Siddhartha mentioned, in what appears to be a note he left behind, that he was facing harassment from the income tax authorities.
The I-T office has strongly denied this, but this is not being generally believed.
Many see their decision to block Siddhartha’s access to his Mindtree shares at a time he needed to sell them as targeted harassment.
But the concern being expressed today goes beyond the specifics of this case.
It feeds into a general fear that was born at the time of the government’s anti-black money rhetoric, which then blossomed into a draconian law.
In the last Union Budget, the finance minister announced that the super-rich would pay more in tax.
This is in general not a problem for many people.
But, again, the messaging around the tax increase - a return to the noises made by the Centre’s faux-socialists in the Indira Gandhi era - was disturbing.
Put that together with other measures in the Budget and since.
For example, companies now will be vulnerable to criminal prosecution if they fail to spend 2 per cent of their profits on corporate social responsibility.
How is a mandatory payment out of profits anything less than a tax?
And why is the government levying a tax on companies for the benefit of NGOs?
This is merely a way to direct more cash to the ideological affiliates of the ruling party, and to siphon away shareholder money to build up a Hindutva-vadi establishment in parallel to the state.
The Budget also included increased powers for some tax officials - men of the Customs, for example, are now given the power to detain individuals if they perceive a threat to the “interests of the Revenue”.
Some things have definitely gotten better over the past few years - there has been a concerted attempt to reduce the initial human-to-human interaction in the tax process for example.
But it is also true that there is a widespread sense that the government intends to wring business for every paisa it can.
High officials of the government and senior members of the ruling party have been complicit in creating that impression.
The simple truth is that India can ill afford this sort of atmosphere at the moment.

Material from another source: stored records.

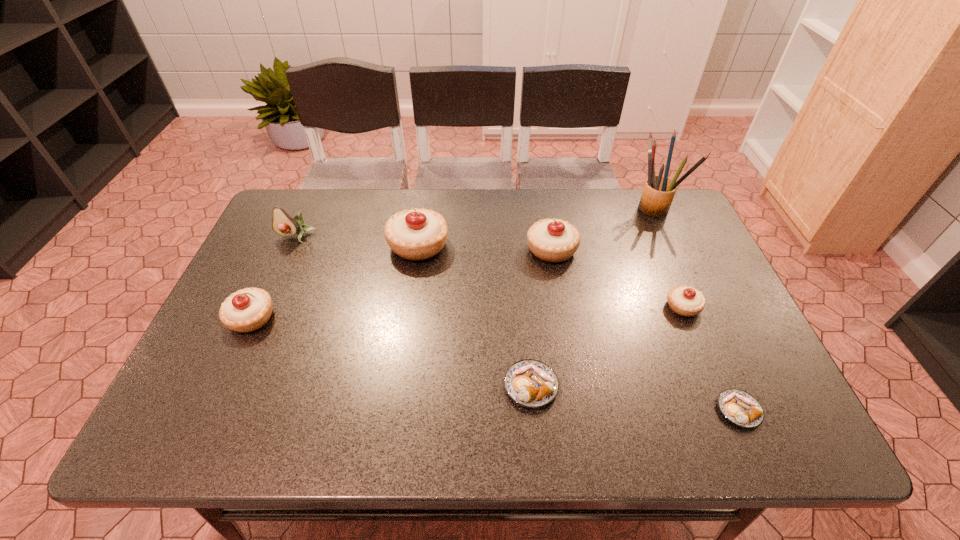
Where is `object positioned at the near right corner`? object positioned at the near right corner is located at coordinates (739, 407).

Identify the location of vacant space at the far edge of the desktop. Image resolution: width=960 pixels, height=540 pixels. (496, 204).

The height and width of the screenshot is (540, 960). In the image, there is a desktop. In order to click on vacant space at the near edge in this screenshot , I will do `click(257, 431)`.

The width and height of the screenshot is (960, 540). Find the location of `vacant area at the left edge`. vacant area at the left edge is located at coordinates (287, 260).

In the image, there is a desktop. Find the location of `free space at the right edge`. free space at the right edge is located at coordinates (749, 330).

This screenshot has width=960, height=540. In order to click on vacant point located between the tallest pastry and the third shortest object in this screenshot , I will do `click(551, 276)`.

Identify the location of empty space that is in between the fifth shortest pastry and the farthest object. The image size is (960, 540). (604, 228).

Locate an element on the screen. free space that is in between the tallest pastry and the leftmost beige pastry is located at coordinates (335, 281).

I want to click on blank region between the fifth pastry from right to left and the avocado, so click(357, 241).

Locate an element on the screen. The image size is (960, 540). free space between the rightmost beige pastry and the biggest beige pastry is located at coordinates (551, 276).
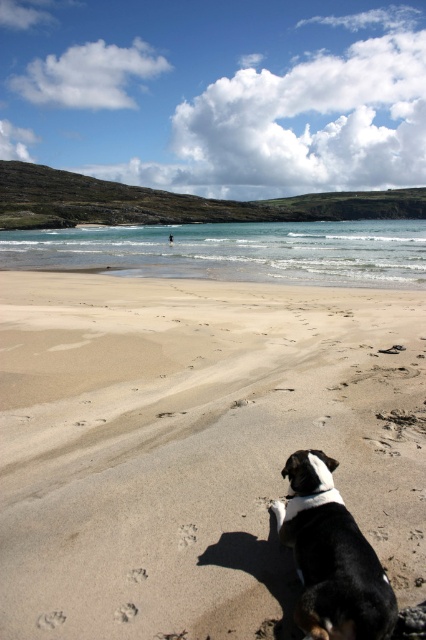
You are planning to build a small sandcastle on the sandy beach at lower center and the black and white fur at lower right. Which location would be more suitable for building the sandcastle?

The sandy beach at lower center is more suitable for building the sandcastle because it is bigger than the black and white fur at lower right, providing more space for construction.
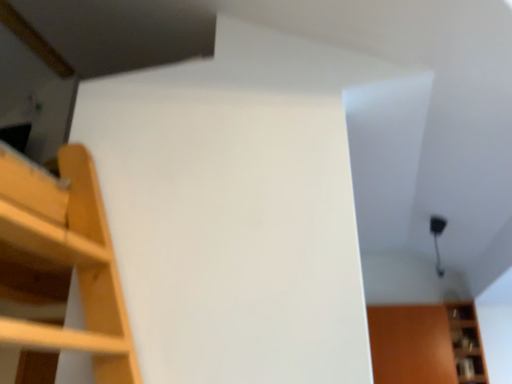
This screenshot has height=384, width=512. What do you see at coordinates (466, 343) in the screenshot?
I see `wooden at lower right` at bounding box center [466, 343].

Locate an element on the screen. The height and width of the screenshot is (384, 512). wooden at lower right is located at coordinates (466, 343).

What do you see at coordinates (426, 344) in the screenshot?
I see `matte brown cabinet at lower right` at bounding box center [426, 344].

Where is `matte brown cabinet at lower right`? This screenshot has width=512, height=384. matte brown cabinet at lower right is located at coordinates (426, 344).

At what (x,y) coordinates should I click in order to perform the action: click on wooden at lower right. Please return your answer as a coordinate pair (x, y). Image resolution: width=512 pixels, height=384 pixels. Looking at the image, I should click on (466, 343).

Is wooden at lower right to the left or to the right of matte brown cabinet at lower right in the image?

wooden at lower right is positioned on matte brown cabinet at lower right's right side.

Looking at this image, considering the relative positions of wooden at lower right and matte brown cabinet at lower right in the image provided, is wooden at lower right behind matte brown cabinet at lower right?

No, it is in front of matte brown cabinet at lower right.

Is point (469, 325) closer or farther from the camera than point (410, 323)?

Point (469, 325) is positioned farther from the camera compared to point (410, 323).

From the image's perspective, which one is positioned lower, wooden at lower right or matte brown cabinet at lower right?

From the image's view, matte brown cabinet at lower right is below.

From a real-world perspective, who is located higher, wooden at lower right or matte brown cabinet at lower right?

wooden at lower right, from a real-world perspective.

Which object is wider, wooden at lower right or matte brown cabinet at lower right?

matte brown cabinet at lower right is wider.

Considering the sizes of objects wooden at lower right and matte brown cabinet at lower right in the image provided, who is taller, wooden at lower right or matte brown cabinet at lower right?

wooden at lower right.

From the picture: Is wooden at lower right bigger than matte brown cabinet at lower right?

Incorrect, wooden at lower right is not larger than matte brown cabinet at lower right.

Is matte brown cabinet at lower right inside wooden at lower right?

Actually, matte brown cabinet at lower right is outside wooden at lower right.

Is wooden at lower right directly adjacent to matte brown cabinet at lower right?

No, wooden at lower right is not making contact with matte brown cabinet at lower right.

Is wooden at lower right positioned with its back to matte brown cabinet at lower right?

No, matte brown cabinet at lower right is not at the back of wooden at lower right.

Find the location of a particular element. shelf to the right of matte brown cabinet at lower right is located at coordinates (466, 343).

Would you say matte brown cabinet at lower right is to the left or to the right of wooden at lower right in the picture?

Based on their positions, matte brown cabinet at lower right is located to the left of wooden at lower right.

Consider the image. Relative to wooden at lower right, is matte brown cabinet at lower right in front or behind?

matte brown cabinet at lower right is positioned farther from the viewer than wooden at lower right.

Considering the positions of points (443, 321) and (468, 375), is point (443, 321) closer to camera compared to point (468, 375)?

No, it is behind (468, 375).

From the image's perspective, is matte brown cabinet at lower right above or below wooden at lower right?

matte brown cabinet at lower right is situated lower than wooden at lower right in the image.

From a real-world perspective, is matte brown cabinet at lower right on wooden at lower right?

Incorrect, from a real-world perspective, matte brown cabinet at lower right is lower than wooden at lower right.

Which of these two, matte brown cabinet at lower right or wooden at lower right, is wider?

Wider between the two is matte brown cabinet at lower right.

Between matte brown cabinet at lower right and wooden at lower right, which one has more height?

Standing taller between the two is wooden at lower right.

Is matte brown cabinet at lower right bigger or smaller than wooden at lower right?

In the image, matte brown cabinet at lower right appears to be larger than wooden at lower right.

Would you say matte brown cabinet at lower right is inside or outside wooden at lower right?

matte brown cabinet at lower right is outside wooden at lower right.

Is there a large distance between matte brown cabinet at lower right and wooden at lower right?

matte brown cabinet at lower right is near wooden at lower right, not far away.

Is matte brown cabinet at lower right oriented away from wooden at lower right?

That's not correct — matte brown cabinet at lower right is not looking away from wooden at lower right.

How many degrees apart are the facing directions of matte brown cabinet at lower right and wooden at lower right?

0.000607 degrees separate the facing orientations of matte brown cabinet at lower right and wooden at lower right.

Image resolution: width=512 pixels, height=384 pixels. What are the coordinates of `shelf to the right of matte brown cabinet at lower right` in the screenshot? It's located at (466, 343).

The width and height of the screenshot is (512, 384). In order to click on shelf located above the matte brown cabinet at lower right (from the image's perspective) in this screenshot , I will do `click(466, 343)`.

The height and width of the screenshot is (384, 512). What are the coordinates of `shelf located on the right of matte brown cabinet at lower right` in the screenshot? It's located at (466, 343).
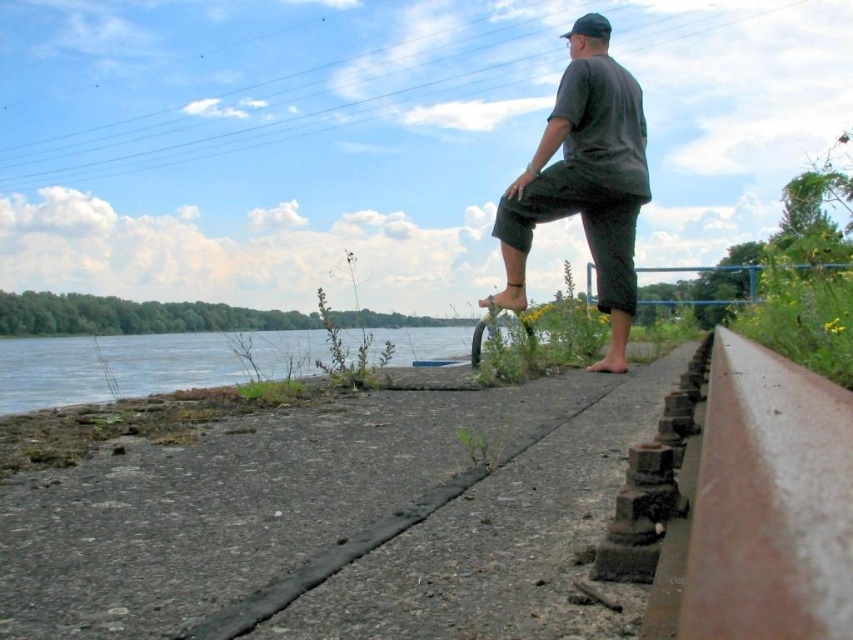
You are a pedestrian trying to cross the gray concrete pavement at center. There is a dark gray fabric pants at center blocking your path. Can you walk around it without stepping off the pavement?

We are going through a years-long crisis of investment from which we have yet to recover.
Unless private investment increases, India will not return to the high-growth path that is necessary to create jobs and prosperity.
But private investment will not recover if you choose to scare away investors.
Do we want to create a system like China’s, where the government lives in fear of capital flight on a massive scale?
Already the government has extended criminal provisions of the black money law to include non-resident Indians, presumably because it feels that too many people are leaving the country and think they are doing so to evade prosecution.
This is a clear misdiagnosis of what is going on.
Even if individuals themselves are not leaving the country, they are seeking to diversify their interests and sources of income geographically.
Some years ago, the scion of a well-known business house - when I asked him about their future business strategy - said that all he was interested in was ensuring that a majority of the group income came from overseas.
This, he said, was purely a play to minimise political risk.
If Indians themselves are chary of investing in India for fear of harassment, why would any foreigners do so?
The government is so short of money - thanks to the failure of its implementation of the Goods and Services Tax - that it is both concealing the true state of the fisc and looking around for soft targets that it can bully for more money.
In India, business is always a soft target.
It feeds into a larger sentiment, that has been growing since the anti-corruption movement and that was kicked into high gear by demonetisation, that the rich have been protected for too long and that the Narendra Modi government will be able to kick them into shape.
Nobody can deny that India has a problem with inequality.
But it also has a problem with state arbitrariness and a lack of understanding of property and individual rights.
We can only solve the inequality and growth problems if we allow the private sector a sense of security that will permit them to mobilise investment.
Until then, India will continue to slide, under Modi, further back towards the dark days of the 1970s.
Much is made today about “the interest of the Revenue”.
But the true interests of revenue lies in growing the economy.
And for that the private sector must be a partner of the Revenue, not an enemy.